In modern day context


The aviation industry like many, is a reactive one. Many procedures and policies are a result of past events in order to prevent them from reoccurring. It can be argued that Israel and its aviation security methods are an isolated case in comparison with the global aviation arena.

However, it’s because of the state’s proactive measures, they have prevented a number of potentially devastating attacks on the traveling public globally.

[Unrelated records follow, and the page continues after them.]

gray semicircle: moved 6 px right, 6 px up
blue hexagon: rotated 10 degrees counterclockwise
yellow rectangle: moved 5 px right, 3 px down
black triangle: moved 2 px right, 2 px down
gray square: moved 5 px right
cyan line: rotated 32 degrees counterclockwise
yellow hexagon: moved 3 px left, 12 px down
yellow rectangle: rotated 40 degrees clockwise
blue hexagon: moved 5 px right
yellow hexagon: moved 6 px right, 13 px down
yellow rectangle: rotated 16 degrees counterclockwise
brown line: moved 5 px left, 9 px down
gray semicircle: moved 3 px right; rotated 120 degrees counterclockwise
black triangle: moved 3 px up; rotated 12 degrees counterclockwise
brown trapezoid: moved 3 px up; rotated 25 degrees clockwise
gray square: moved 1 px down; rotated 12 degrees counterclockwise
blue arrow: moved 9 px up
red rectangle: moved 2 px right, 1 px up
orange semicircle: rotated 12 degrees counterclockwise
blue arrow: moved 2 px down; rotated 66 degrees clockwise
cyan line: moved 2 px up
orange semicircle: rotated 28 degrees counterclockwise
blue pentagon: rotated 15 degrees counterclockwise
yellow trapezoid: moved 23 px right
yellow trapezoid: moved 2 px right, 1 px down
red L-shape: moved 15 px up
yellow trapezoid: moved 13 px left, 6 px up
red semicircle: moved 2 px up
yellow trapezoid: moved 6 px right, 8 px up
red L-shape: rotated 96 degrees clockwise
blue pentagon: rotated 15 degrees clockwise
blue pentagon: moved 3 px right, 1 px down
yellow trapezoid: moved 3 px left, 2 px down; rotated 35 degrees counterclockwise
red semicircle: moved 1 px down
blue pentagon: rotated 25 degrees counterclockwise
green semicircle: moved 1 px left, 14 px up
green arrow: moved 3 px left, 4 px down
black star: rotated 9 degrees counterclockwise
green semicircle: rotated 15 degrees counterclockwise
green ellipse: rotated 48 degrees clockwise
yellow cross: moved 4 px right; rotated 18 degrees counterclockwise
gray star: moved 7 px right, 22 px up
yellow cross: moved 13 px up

It demonstrates that despite the ever-developing technology and travel habits that not much can compare to the art of human instinct and profiling.

On the other hand, the practice of profiling has been criticized by the traveling public as the questions have been found to be intrusive, interpreted to be an infringement on their human rights as well as possibly being discriminatory.  

Despite the practice being controversial, it can not only be used to prevent terror attacks but a new threat facing modern air travel- environmental activism.

For example, in 2019 the environmental activist group Extinction Rebellion infiltrated and bypassed London City Airport security and managed to access two aircraft (British Airways Embraer 190 and Aer Lingus RJ85) as part of their demonstration.

Here is an example where profiling would have been a measure to prevent the infiltration. By asking passengers a number of questions, examining their body language and behaviour, building a story and analysing its integrity, this could have prevented the infiltration by the organisation.

To conclude, there are countless procedures in place to secure our skies. The case of Nezar Hindawi and flight LY016 maybe an isolated case concerning a greater Israeli Arab conflict but demonstrates how the drive of human instinct could potentially uncover an indirect threat to modern aviation.